Health Benefits of Enviro Fuels
Indoor air pollution (IAP) in developing countries is an environmental challenge as well as a public health challenge. In developing countries, according to numerous publications by World Health Organization (WHO) scientists, domestic cooking and heating are creating indoor air pollution. The indoor air pollution is created by burning wood, animal dung, crop residues, and coal. The World Health organization reports note that 50% of the world population uses such materials. They are typically burnt in simple, makeshift stoves with very incomplete combustion. At higher risk are home where coal is used for domestic heating and cooking. The locally mined coal generally is mined locally with little regard to its composition. When burned (usually incompletely) in stoves with little or no ventilation it directly exposes residents to the emissions. Women (who usually do most of the cooking), young children (who help with cooking), and the elderly are at the most risk.
The lessons learned about how this health issue has been addressed can be used when it comes to coal use for electricity.
Combustion produces many toxic pollutants including he following:
• Small particulate matter
• Carbon monoxide
• Nitrous oxide
• Sulfur oxides
• Formaldehyde
• Carcinogenic polycyclic organic matter
• Elemental residues.
Enviro fuels and ways to burn clean coal domestically will have a global affect on health.
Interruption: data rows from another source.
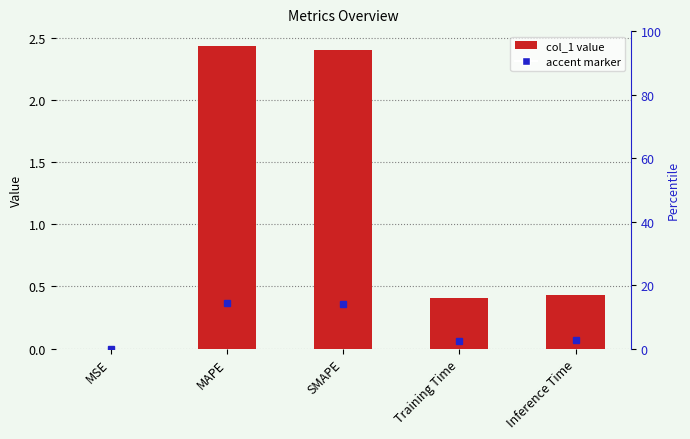

Reading right to left, extract all data points from this chart.

Inference Time=0.4	Training Time=0.4	SMAPE=2.4	MAPE=2.4	MSE=0.0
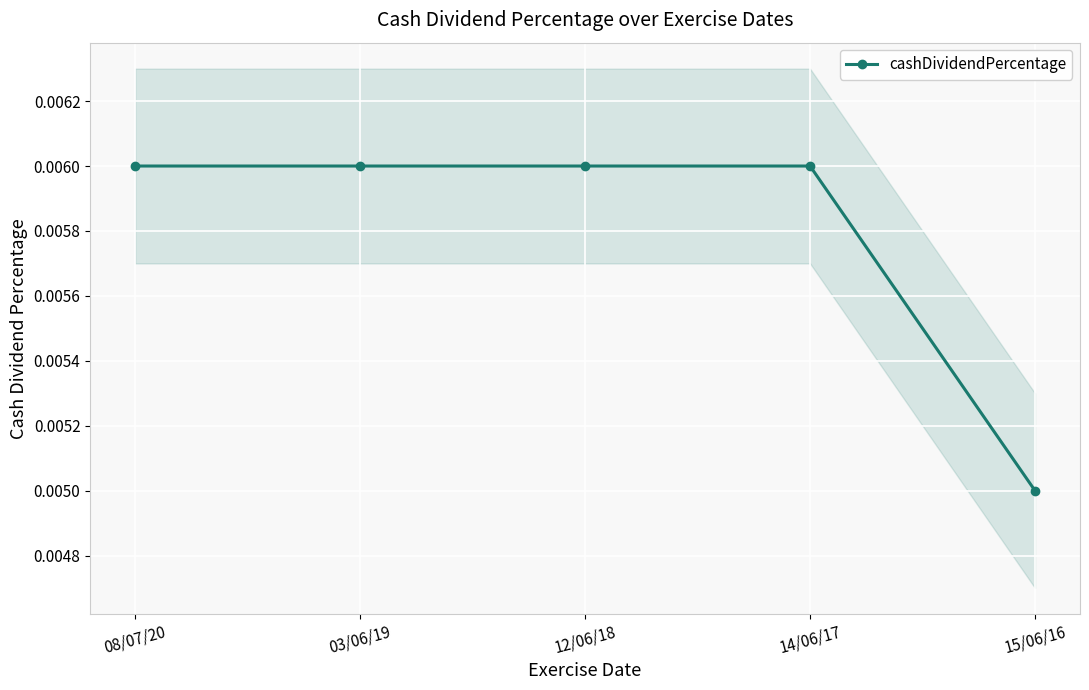

What is the label of the 3rd point from the right?

12/06/18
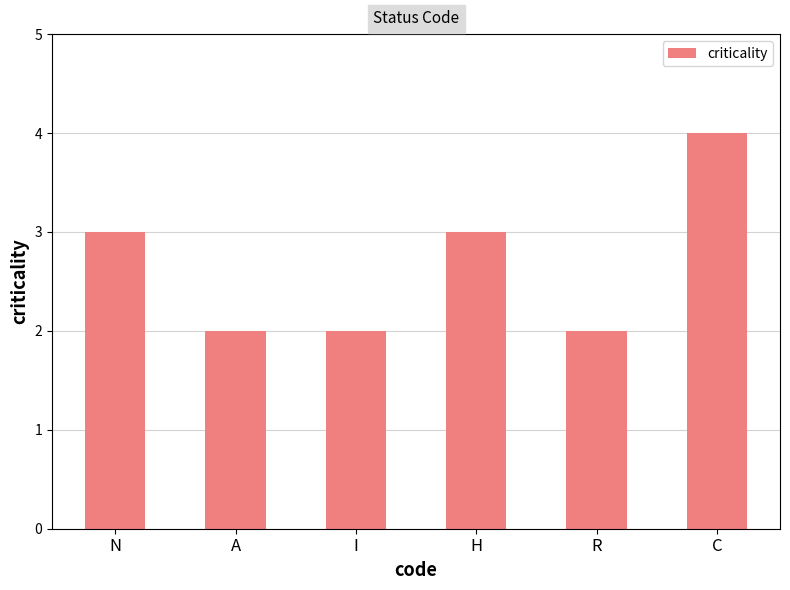

How many categories are shown in the chart?

6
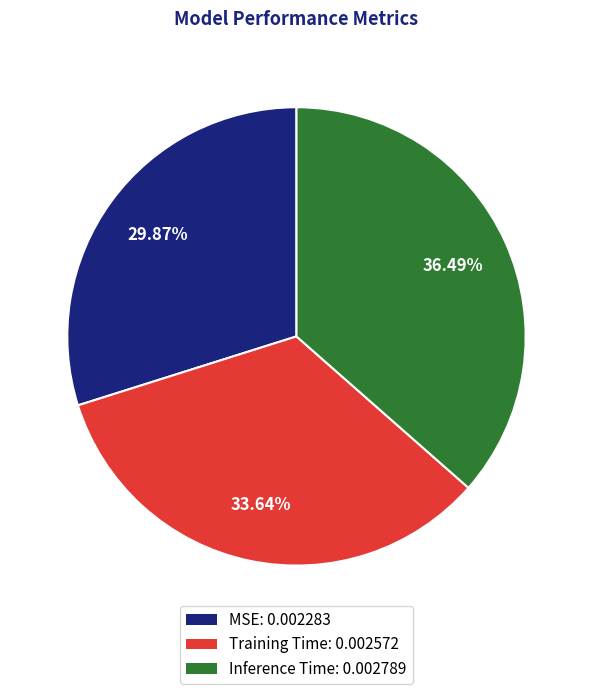

Which category has the smallest portion of the pie?

MSE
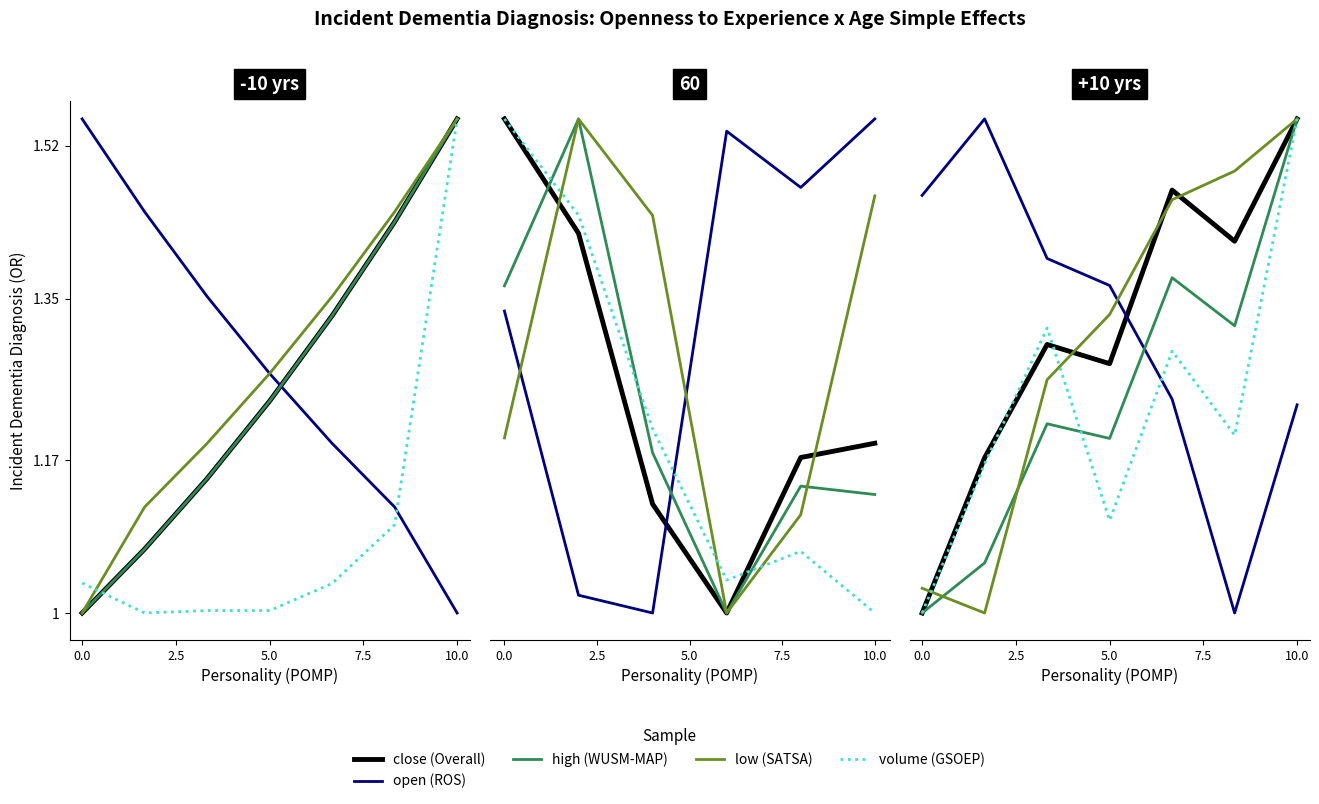

The low (SATSA) series shows 0.7 at 0.0. True or false?

False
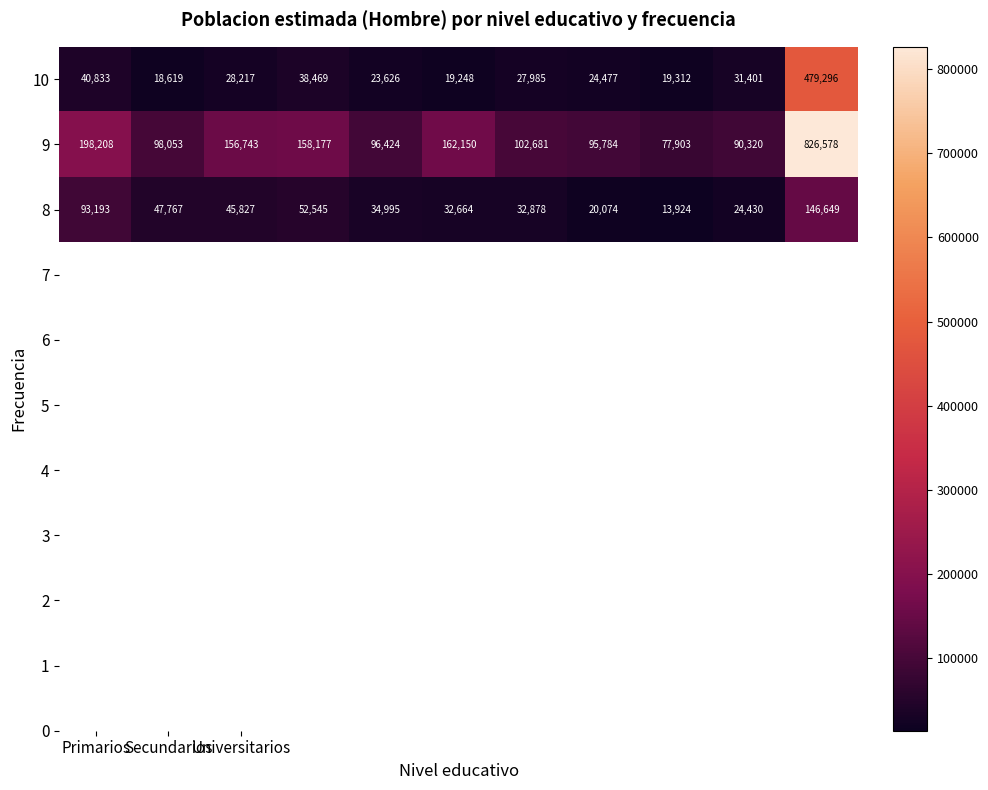

Rank the series by their maximum value, from lowest to highest.

8, 10, 9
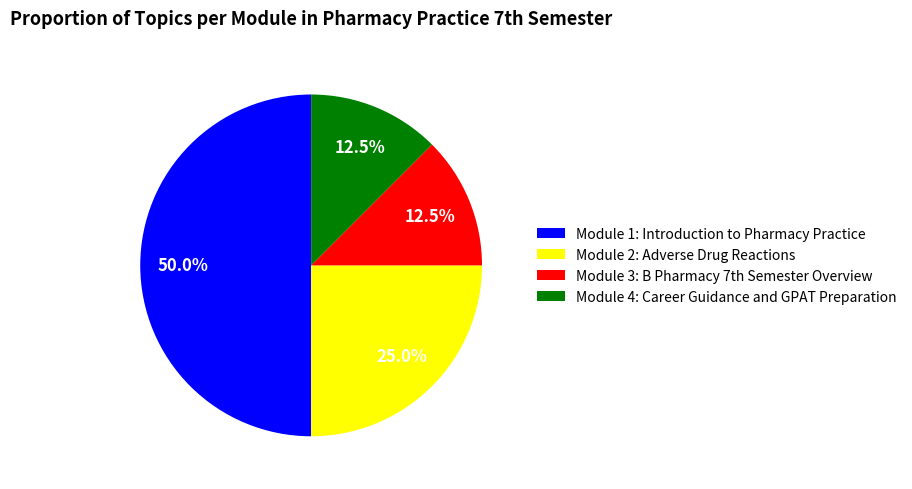

How many segments does this pie chart have?

4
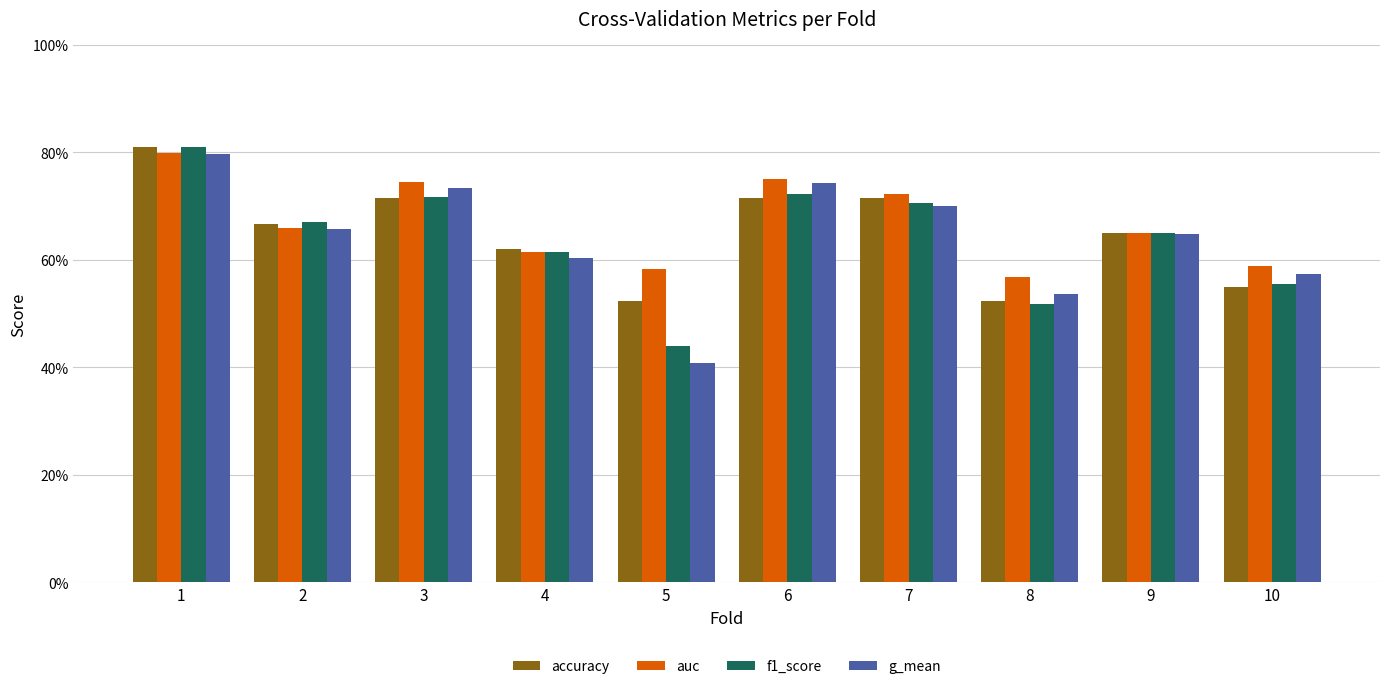

At which category is the sum across all series the highest?

1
The U.S. has many benefits to using coal and has clean coal options available. For undeveloped countries, they will need affordable and simple alternatives to meet their heating and cooking fuel needs.
Enviro fuels can reduce the following health problems:
• Incidences of chronic obstructive lung disease
• Acute respiratory infections in childhood (in developing countries, respiratory infections is a common cause of death among children under 5 years old)
• Low birth weight
• Increased infant and perinatal mortality
• Pulmonary tuberculosis
• Nasopharyngeal and laryngeal cancer
• Cataract formation
• Lung cancer (coal use)
Globally more than 2 billion people rely on biomass fuel as their main source of domestic energy. This has caused preventative measures to reduce exposure to IAP high on the agenda of international development and public health organizations. Specifically focused on the problem is the design and distribution of improved stoves and fuels as way to reduce these negative health impacts.
It has been estimated that a notable portion of China’s coal is used for domestic (home) energy needs. In China, about 400 million people in China are estimated to rely on coal for cooking and heating. When unprocessed coal is burned in non-vented stoves, homes ill have high levels of toxic metal and organic compounds, plus the previously mentioned pollutants. Research conducted by the US Geologic Survey and the Institute of Geochemistry at Guiyang in Guizhou Province, severe arsenic poisoning, dental and skeletal fluorosis, selenium and possibly mercury poisoning result after the domestic combustion of metal-laden coals. Coal combustion produces polycyclic aromatic hydrocarbons which are believed to cause or contribute to the high incidence of esophageal and lung cancers in parts of China.
There is published research that documents the same risks to millions of people in sub-Sahara Africa and India. Research conducted at the University of California Berkeley School of Public Health supports the information that in India, like other developing countries, there is widespread practice of using unprocessed solid fuels (coal and biomass) for cooking and/or space heating. Since cooking is done in nearly every household nearly every day in most of the world, including areas where unprocessed solid fuels are being used, this has become a serious issue. With its large, poor, urban and rural populations still using simple solid fuels, these researchers note that the Indian population bears a significant portion of world exposure to indoor combustion products of unprocessed solid fuels. Solid fuel stoves are well known to the Indian continent (it is estimated that India may already have approximately 30% of the global household stove distribution) and would not require introduction.
Sophisticated epidemiological analysis suggests that air pollution in India would contribute between 6 to 9% of the total national burden of disease, nearly rivaling water, sanitation, and hygiene. In India, the health effects of indoor air pollution is equal to or exceeds tuberculosis, ischemic heart disease, all cancers, road accidents, or all of the “tropical” diseases combined. The health affects cannot be ignored, conservative estimates indicate 400-550 thousand premature deaths can be attributed annually to use of biomass fuels in these population groups. Acute respiratory infections, chronic obstructive pulmonary disease, lung cancer, asthma, tuberculosis and cataract-causing blindness have all been associated with exposure to biomass fuel-induced IAP in India, similar to the rest of the developing world.
It is the incomplete combustion of contaminates in wood, coal, and other fuel sources that are used in typical indoor stoves that is the cause of toxicity and health problems. What does cooking in India have to do with clean coal? The fact is that technology has been developed to address the problem successfully. Specially designed stoves when used with a specific briquette-formulation help solve the problem of incomplete combustion. This results in less fuel necessary for cooking and heating. It can reduce the fuel use by one third. Enviro fuels play an important role in health.
Expanding the lessons learned to reduce indoor air pollution can help with reducing outdoor pollution and improving health, to be used when it comes to burning the solid fuel, coal to provide electricity.